## Task instructions
Pull out every line of text from the rows below word for word, leaving out the pictures.

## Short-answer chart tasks
----------

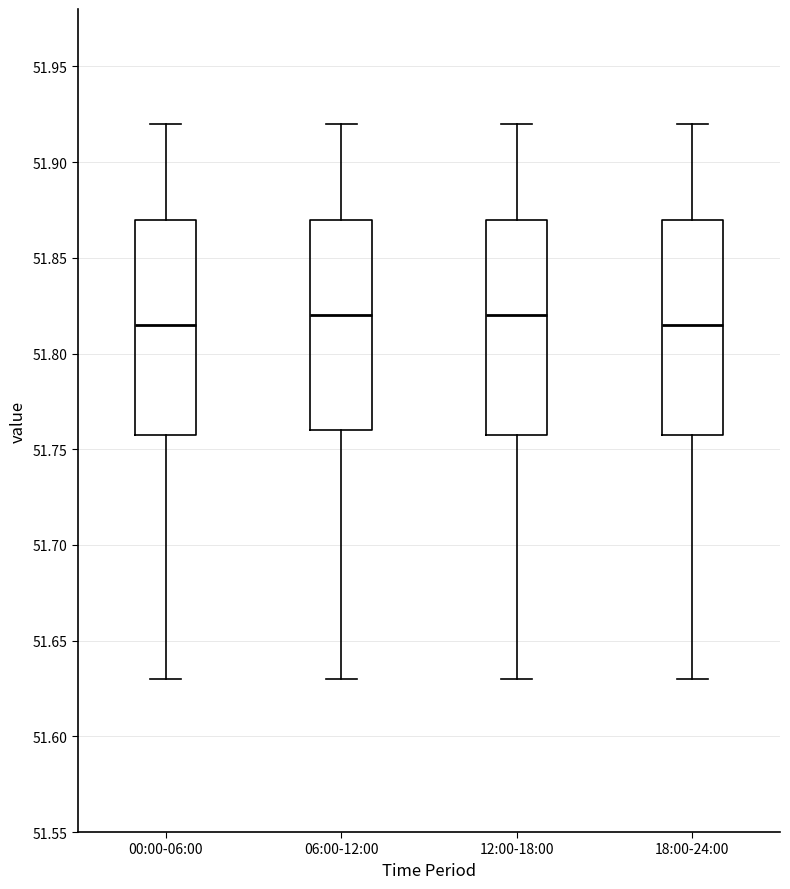

Reading left to right, read every box against the y-axis: the position of its median line, the range the box covers, and the ends of its whiskers. The values are not printed on the chart, so give them approximately, as read against the axis.

00:00-06:00: median 51.815, box 51.760 to 51.870, whiskers 51.630 to 51.920
06:00-12:00: median 51.820, box 51.760 to 51.870, whiskers 51.630 to 51.920
12:00-18:00: median 51.820, box 51.760 to 51.870, whiskers 51.630 to 51.920
18:00-24:00: median 51.815, box 51.760 to 51.870, whiskers 51.630 to 51.920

----------

## Exercise result
Reading left to right, read every box against the y-axis: the position of its median line, the range the box covers, and the ends of its whiskers. The values are not printed on the chart, so give them approximately, as read against the axis.

00:00-06:00: median 51.815, box 51.760 to 51.870, whiskers 51.630 to 51.920
06:00-12:00: median 51.820, box 51.760 to 51.870, whiskers 51.630 to 51.920
12:00-18:00: median 51.820, box 51.760 to 51.870, whiskers 51.630 to 51.920
18:00-24:00: median 51.815, box 51.760 to 51.870, whiskers 51.630 to 51.920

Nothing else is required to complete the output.